• **What to do**:
Down to the final line, print each entry exactly.

*** Opening Supplied records ***

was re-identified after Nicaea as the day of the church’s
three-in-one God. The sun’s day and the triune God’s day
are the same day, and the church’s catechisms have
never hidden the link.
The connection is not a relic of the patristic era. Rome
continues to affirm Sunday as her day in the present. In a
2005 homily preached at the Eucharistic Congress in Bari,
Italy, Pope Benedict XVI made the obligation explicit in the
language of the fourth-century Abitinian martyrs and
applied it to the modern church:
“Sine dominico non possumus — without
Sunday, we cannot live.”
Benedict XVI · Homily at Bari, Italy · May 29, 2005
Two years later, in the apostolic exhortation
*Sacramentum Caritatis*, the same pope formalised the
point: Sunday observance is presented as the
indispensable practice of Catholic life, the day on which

*** Closing Supplied records ***

• **The answer**:
was re-identified after Nicaea as the day of the church’s
three-in-one God. The sun’s day and the triune God’s day
are the same day, and the church’s catechisms have
never hidden the link.
The connection is not a relic of the patristic era. Rome
continues to affirm Sunday as her day in the present. In a
2005 homily preached at the Eucharistic Congress in Bari,
Italy, Pope Benedict XVI made the obligation explicit in the
language of the fourth-century Abitinian martyrs and
applied it to the modern church:
“Sine dominico non possumus — without
Sunday, we cannot live.”
Benedict XVI · Homily at Bari, Italy · May 29, 2005
Two years later, in the apostolic exhortation
*Sacramentum Caritatis*, the same pope formalised the
point: Sunday observance is presented as the
indispensable practice of Catholic life, the day on which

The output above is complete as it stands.